EU referendum: Why Gordon Brown is wading into the debate
He's back. It's six years since he was in charge, but this morning the former prime minister Gordon Brown has, if not taken charge of Labour's EU campaign, at least stepped forward as one of its big beasts.
For the next six weeks he'll be giving speeches and appearing at events around the country, putting forward his case that Britain must "lead, not leave" the EU.
Speaking to him this morning he gave some of the (by now) familiar warnings about the risks of quitting the union - for jobs, for security, for the environment.
But he's called up a set of arguments that have so far, not played a big part in the debate - our history, and place in the world.
In his words, the English channel is "not a moat, it's a highway to the world", we've always been an outward looking country, sending missionaries and explorers around the globe. He said it just "doesn't make sense" to walk away from that.
But Mr Brown is not just targeting a set of arguments but a set of voters - Labour voters.
'Make a contribution'
He told me he was not criticising the campaign so far, being led by Alan Johnson.
But there are certainly nerves among its senior figures about getting Labour voters out in the referendum at all.
The former PM told me: "I think we've had a phoney war - the positive message I'm putting across has got a way of getting across particularly with people who didn't vote Conservative but who feel culturally concerned about the future of the country".

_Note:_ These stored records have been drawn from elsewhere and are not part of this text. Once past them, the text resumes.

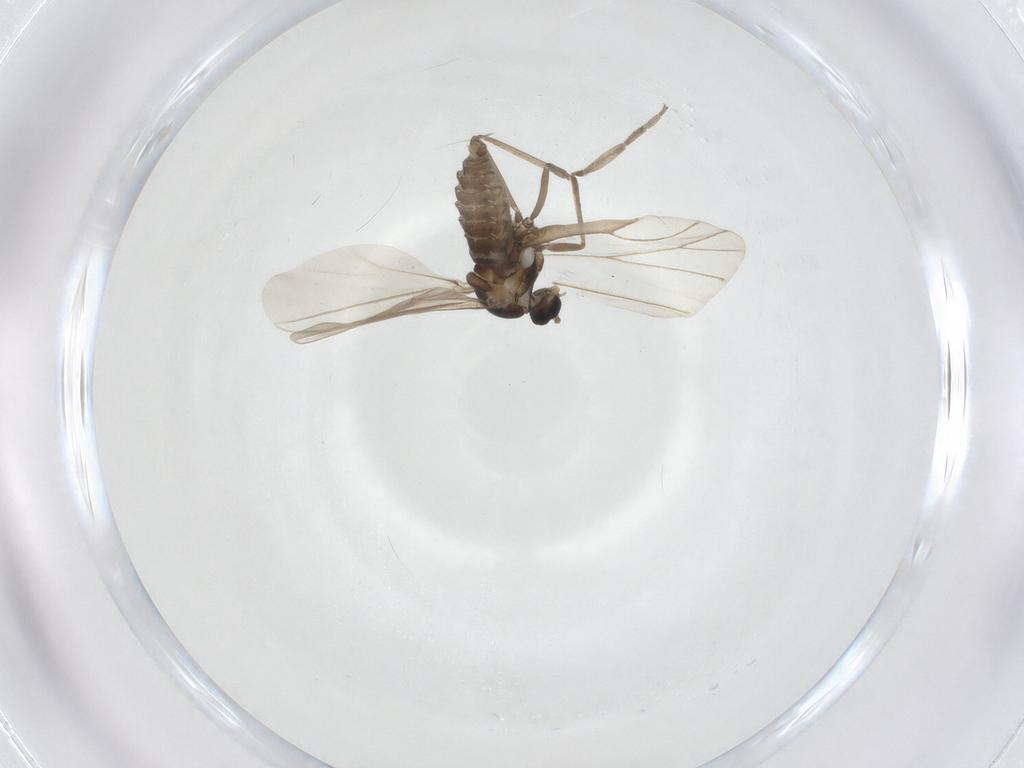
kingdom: Animalia
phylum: Arthropoda
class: Insecta
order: Diptera
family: Cecidomyiidae
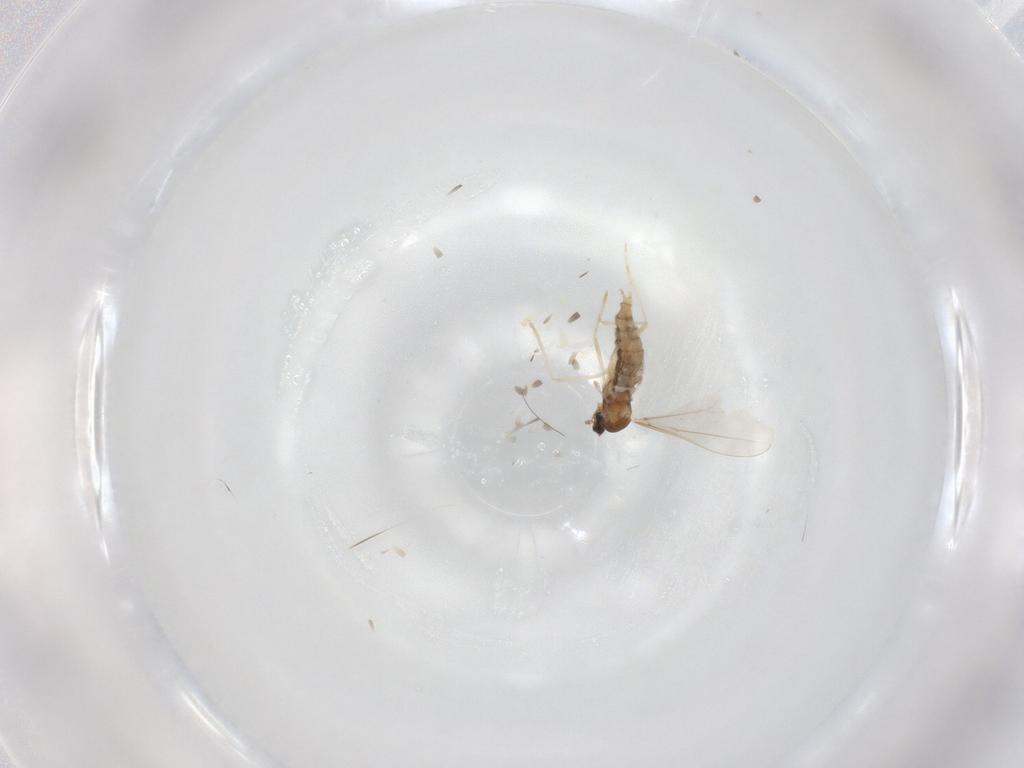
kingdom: Animalia
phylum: Arthropoda
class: Insecta
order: Diptera
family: Cecidomyiidae
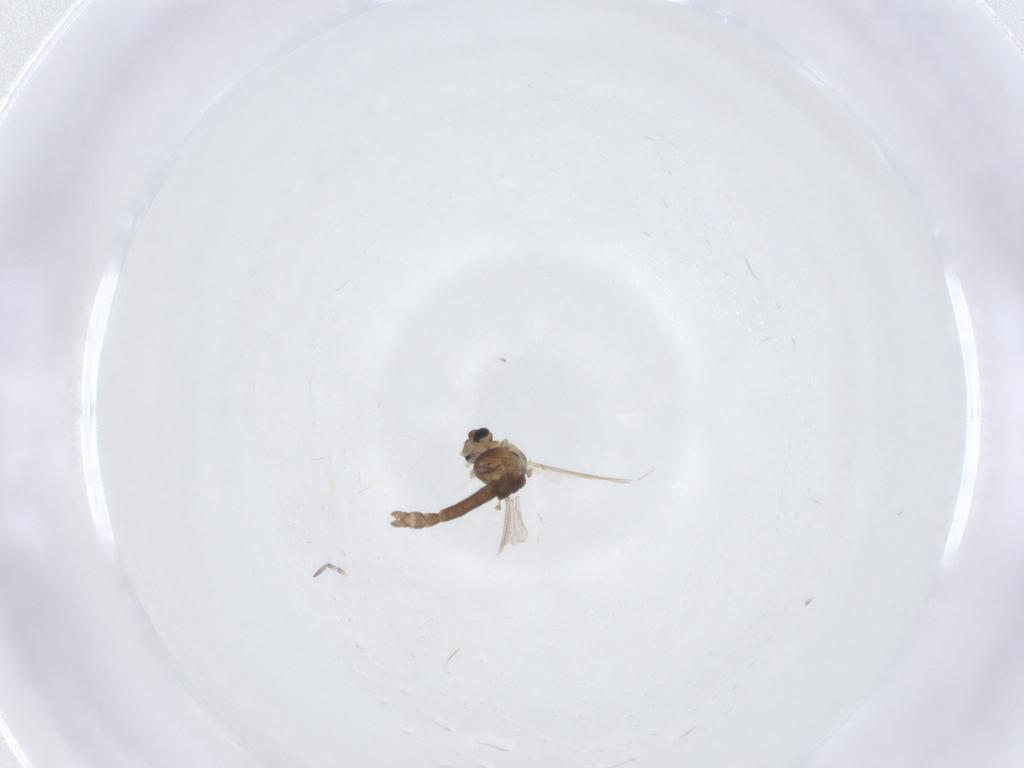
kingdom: Animalia
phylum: Arthropoda
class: Insecta
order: Diptera
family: Chironomidae
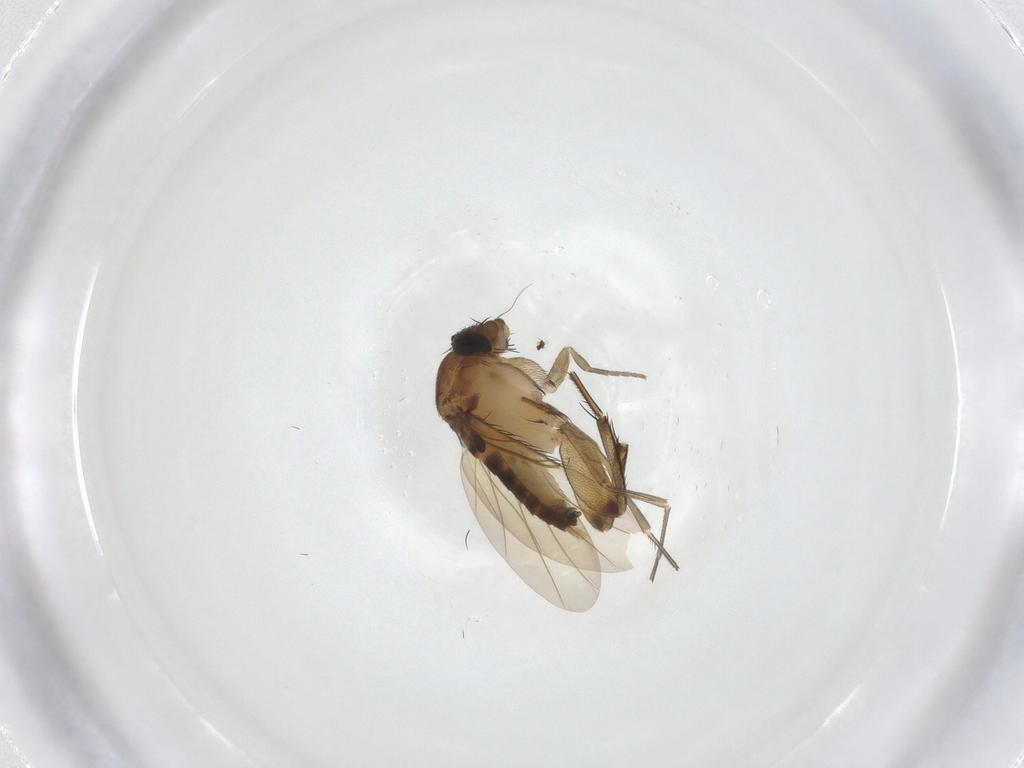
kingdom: Animalia
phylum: Arthropoda
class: Insecta
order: Diptera
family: Phoridae
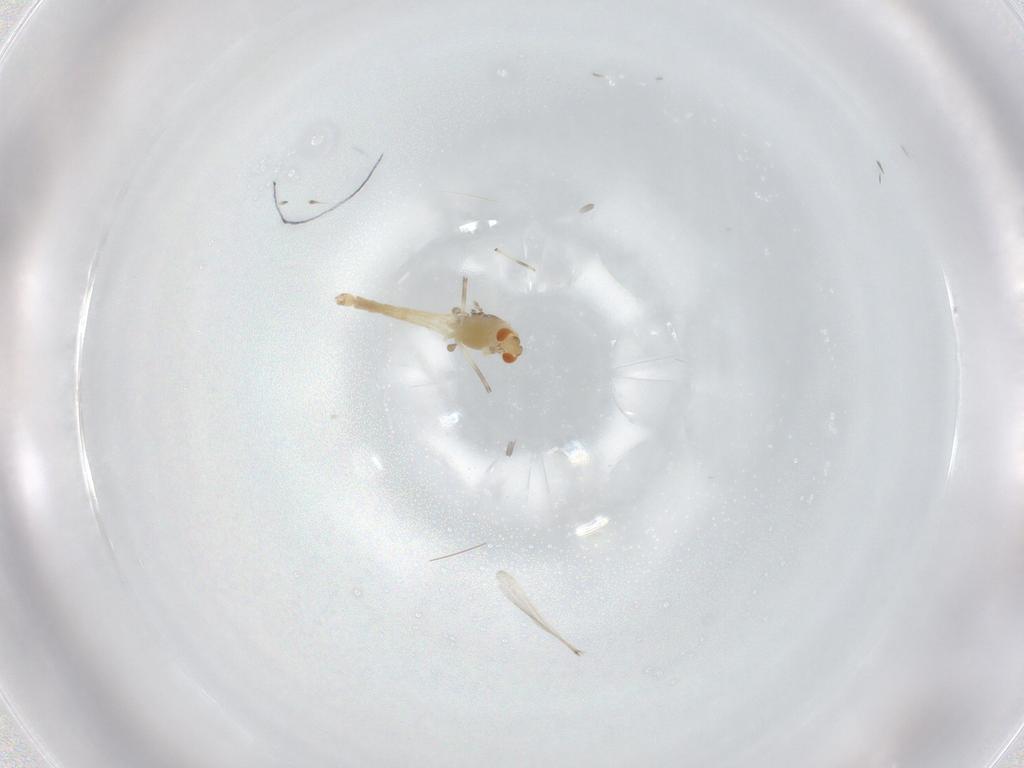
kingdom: Animalia
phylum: Arthropoda
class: Insecta
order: Diptera
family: Chironomidae
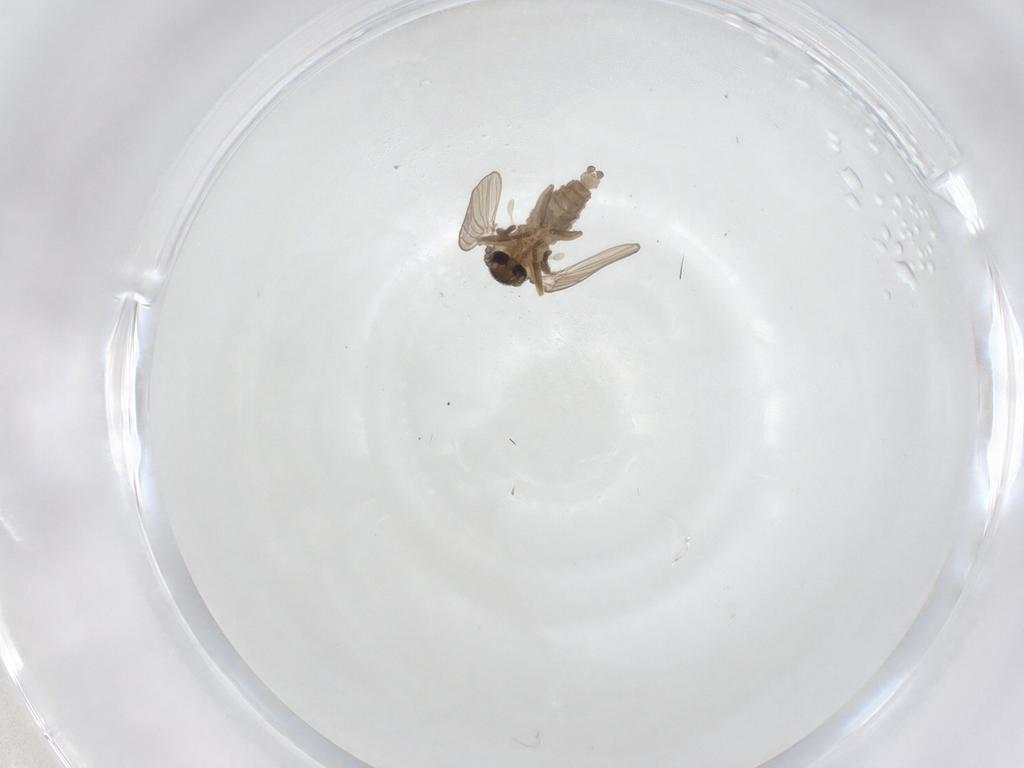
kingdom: Animalia
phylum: Arthropoda
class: Insecta
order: Diptera
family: Psychodidae
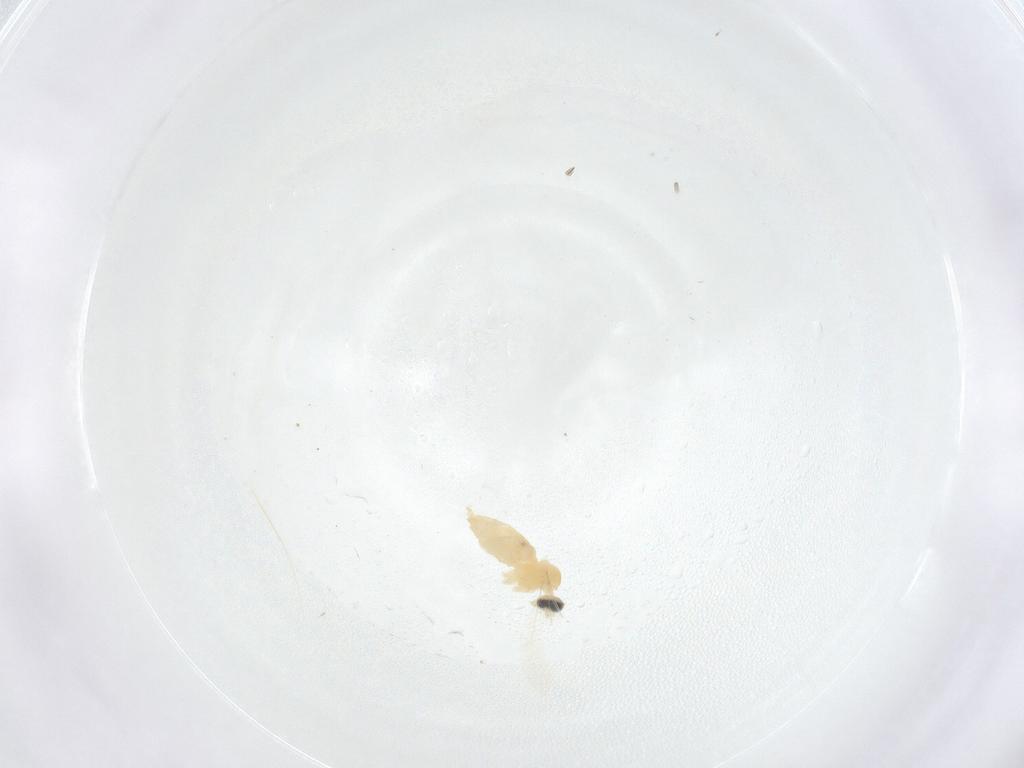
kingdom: Animalia
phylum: Arthropoda
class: Insecta
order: Diptera
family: Cecidomyiidae
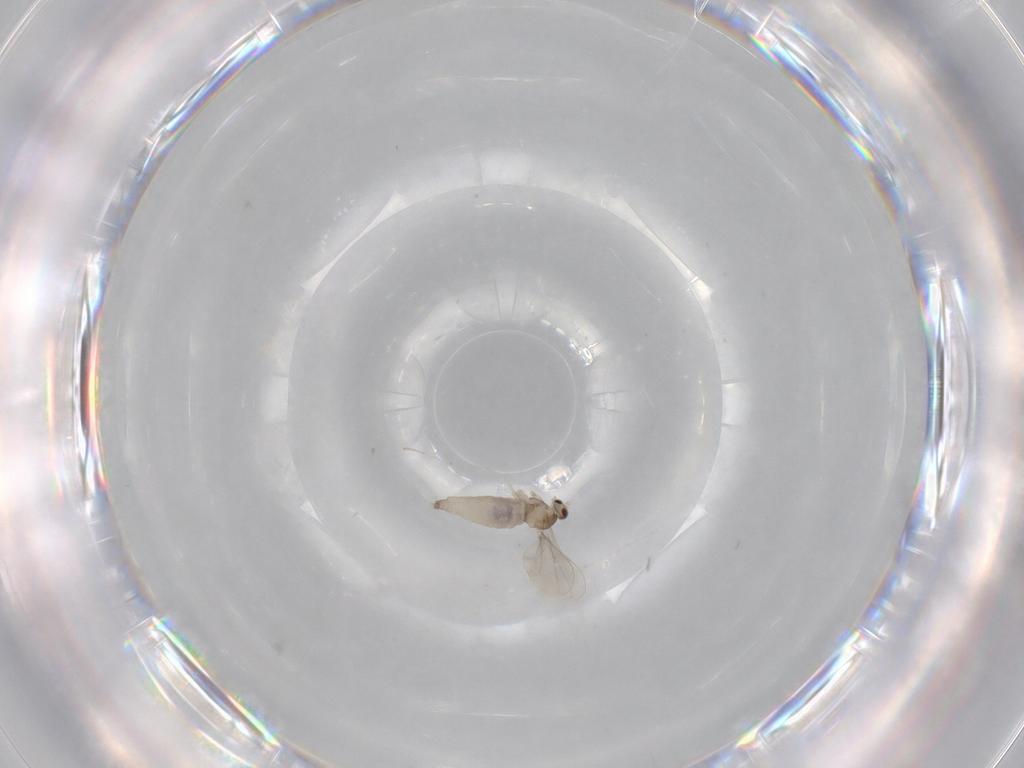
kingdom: Animalia
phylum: Arthropoda
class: Insecta
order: Diptera
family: Cecidomyiidae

But he went on to say: "I can make a contribution - I think when people realise the Labour Party is fully behind us staying in the European Union, but Britain…Labour voters who have historically in the last 20 or 30 years supported Europe will come out to vote in favour."
He didn't say it, but he didn't need to.
There are two silent concerns inside strands of the Labour Remain camp.
First that the focus on the economic message, Project Fear as it's nicknamed, isn't enough.
And second, Labour voters who might be a bit fed up with the EU but are reluctantly supportive might not turn out to vote.
During the Scottish independence referendum Mr Brown's last minute fiery political sermons were a shot in the arm for the Unionists.
He is intervening now (as ever) on his own terms, but the former prime minister's interventions this time might have some effect.